Activity: Where an entry below contains an image, skip the image and copy the rest exactly.

Materials provided:
[Start of section]

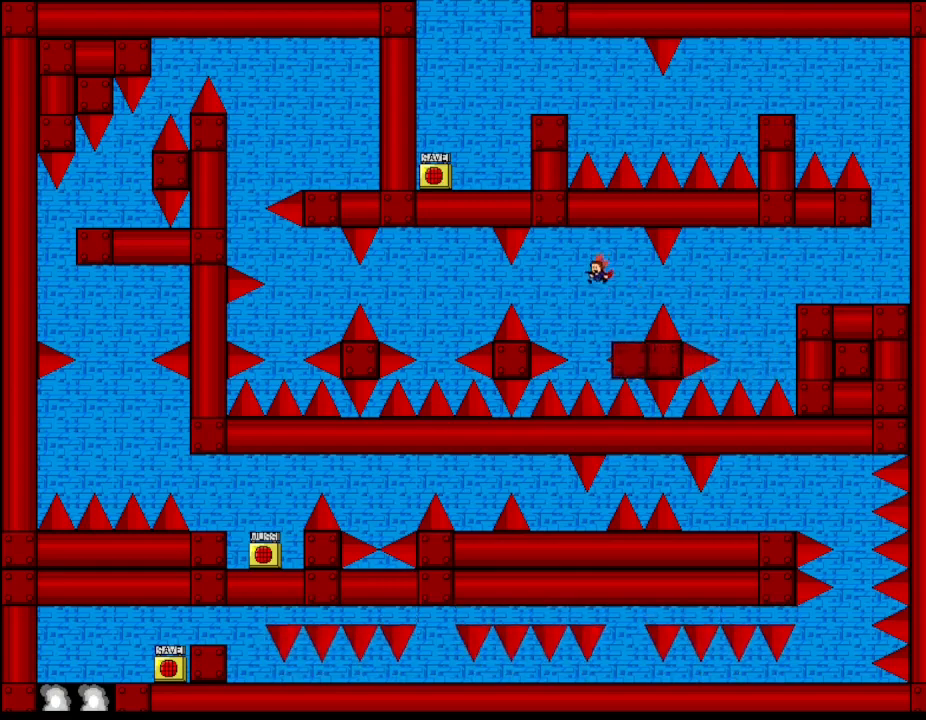
{"keys": ["left"], "events": [[33, "l_up", "up"], [117, "right", "down"], [217, "right", "up"], [483, "left", "down"]]}
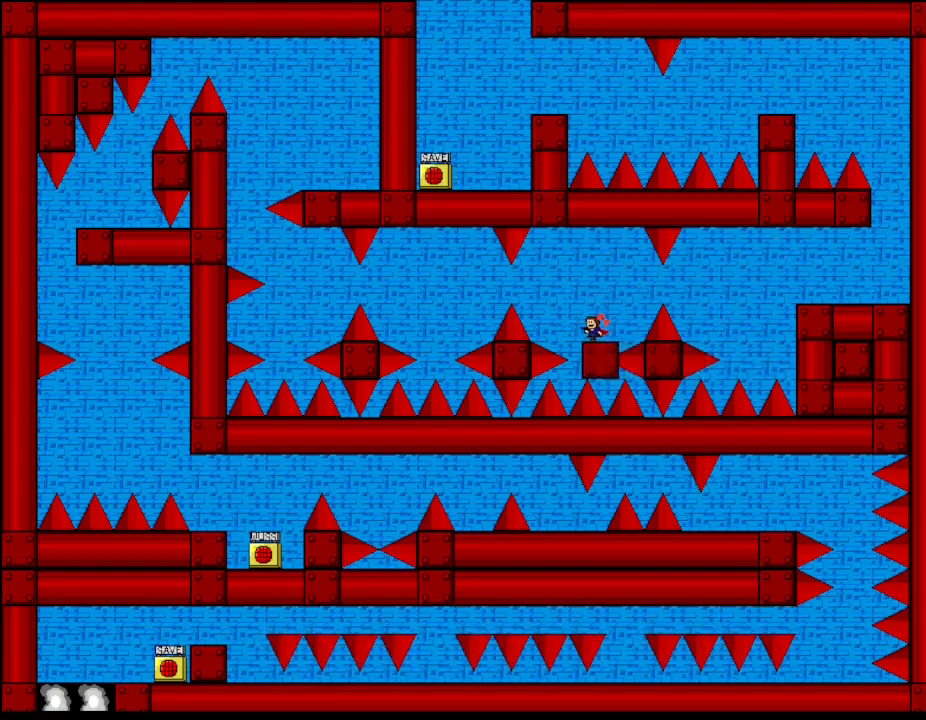
{"keys": ["left"], "events": [[33, "left", "up"], [383, "l_up", "down"], [383, "left", "down"], [450, "l_up", "up"]]}
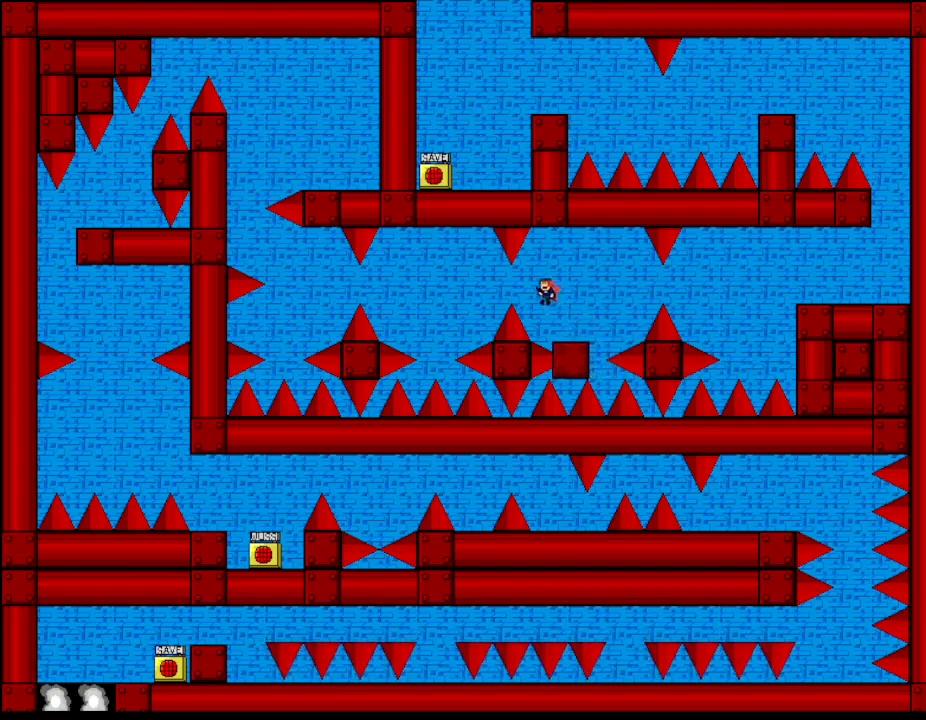
{"keys": [], "events": [[67, "left", "up"], [67, "right", "down"], [217, "right", "up"]]}
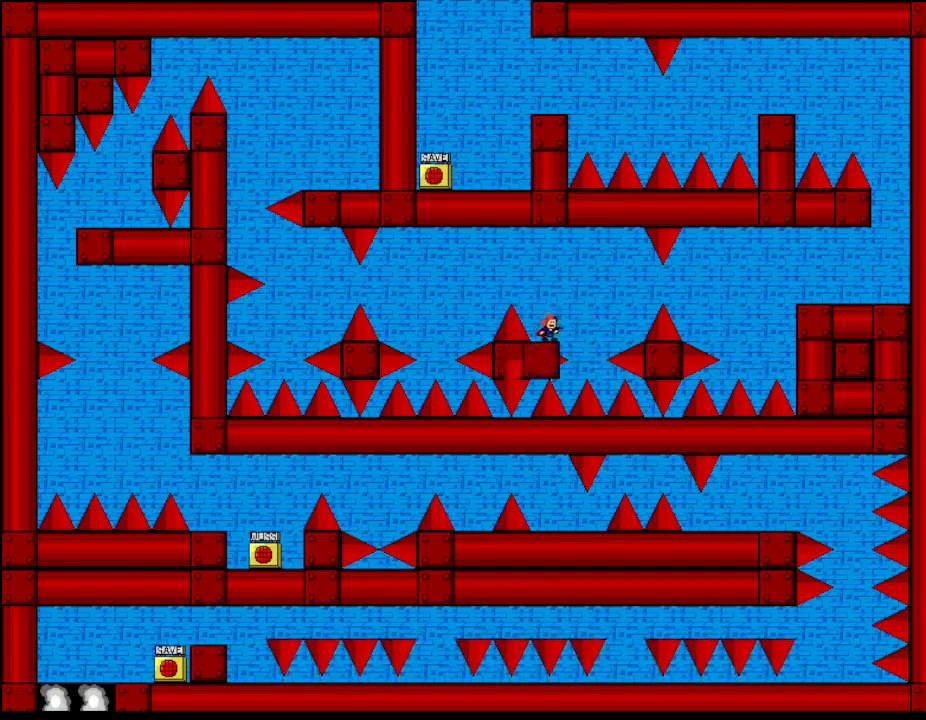
{"keys": ["left"], "events": [[83, "l_up", "down"], [83, "left", "down"], [267, "l_up", "up"]]}
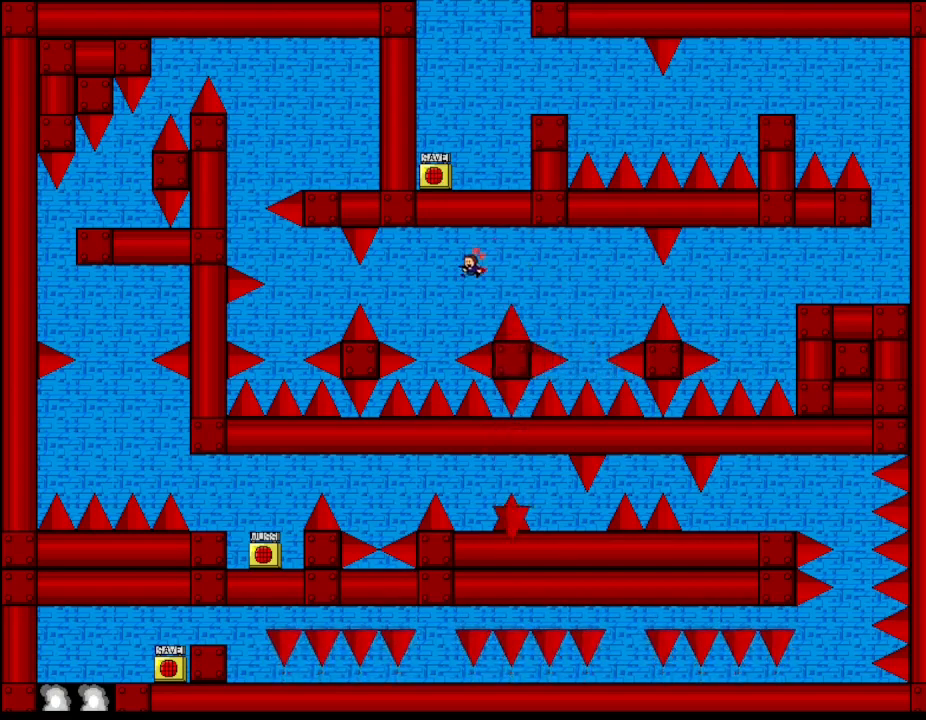
{"keys": ["l_up"], "events": [[217, "l_up", "down"], [233, "left", "up"]]}
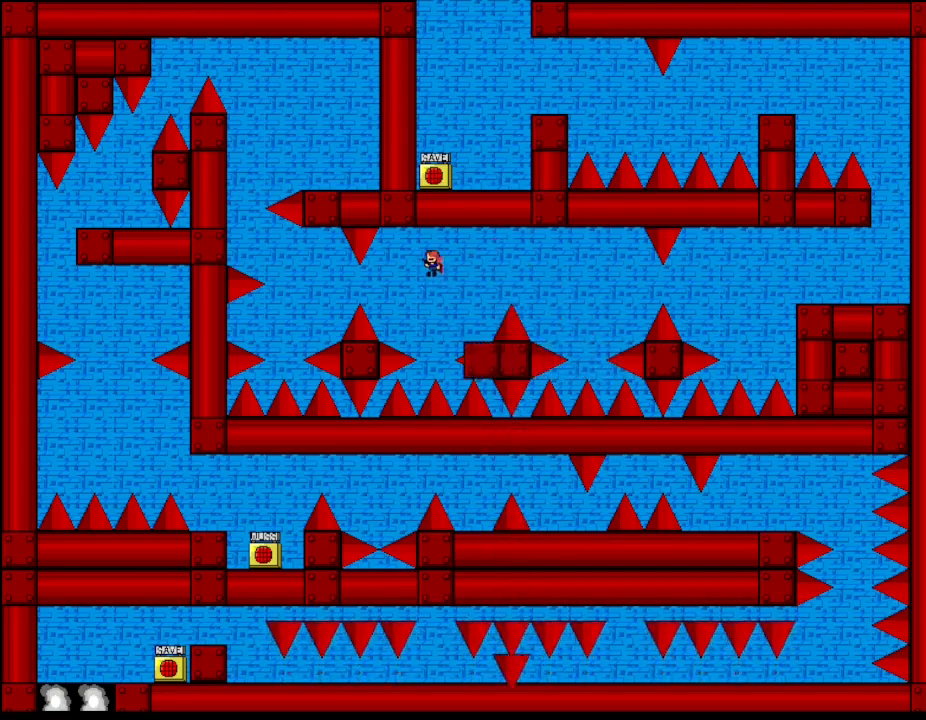
{"keys": [], "events": [[167, "l_up", "up"], [183, "right", "down"], [317, "right", "up"]]}
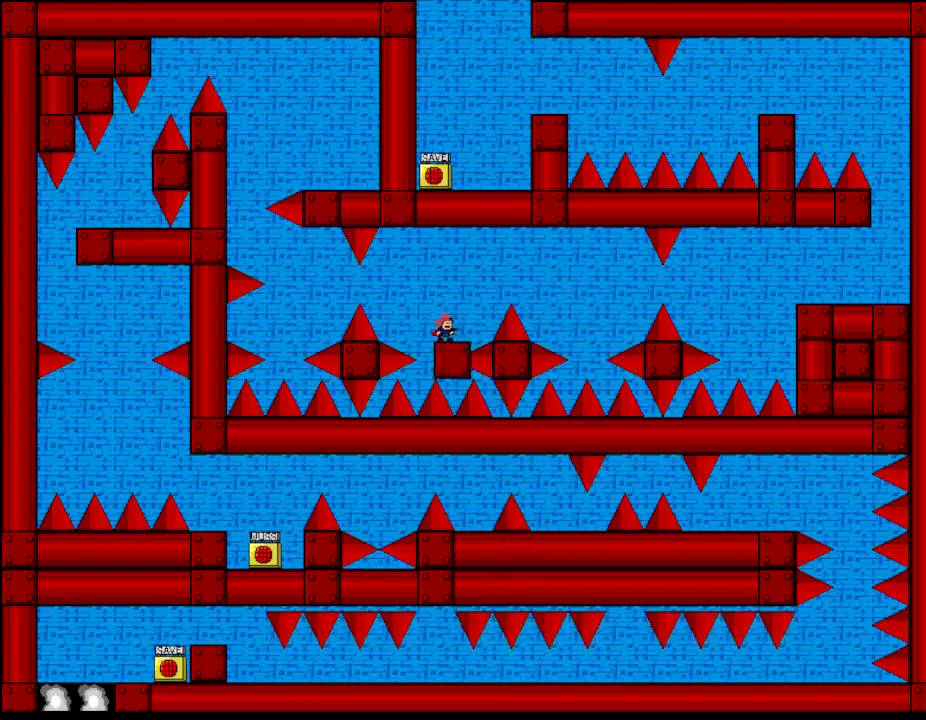
{"keys": [], "events": [[167, "right", "down"], [250, "right", "up"]]}
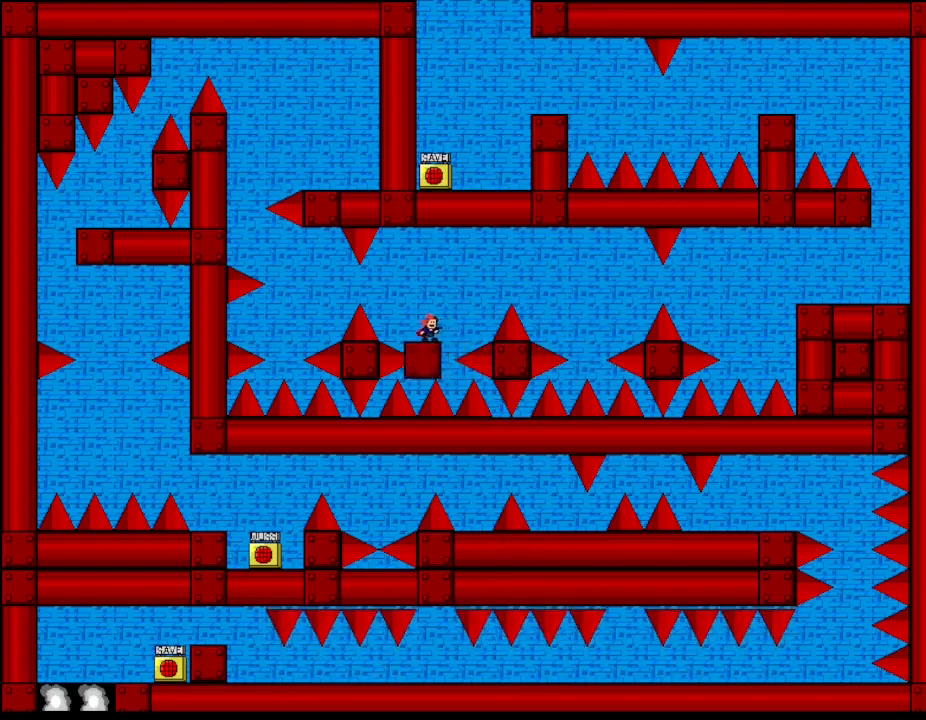
{"keys": [], "events": [[17, "right", "down"], [67, "right", "up"]]}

[End of section]

Solution for this task:
{"keys": ["left"], "events": [[33, "l_up", "up"], [117, "right", "down"], [217, "right", "up"], [483, "left", "down"]]}
{"keys": ["left"], "events": [[33, "left", "up"], [383, "l_up", "down"], [383, "left", "down"], [450, "l_up", "up"]]}
{"keys": [], "events": [[67, "left", "up"], [67, "right", "down"], [217, "right", "up"]]}
{"keys": ["left"], "events": [[83, "l_up", "down"], [83, "left", "down"], [267, "l_up", "up"]]}
{"keys": ["l_up"], "events": [[217, "l_up", "down"], [233, "left", "up"]]}
{"keys": [], "events": [[167, "l_up", "up"], [183, "right", "down"], [317, "right", "up"]]}
{"keys": [], "events": [[167, "right", "down"], [250, "right", "up"]]}
{"keys": [], "events": [[17, "right", "down"], [67, "right", "up"]]}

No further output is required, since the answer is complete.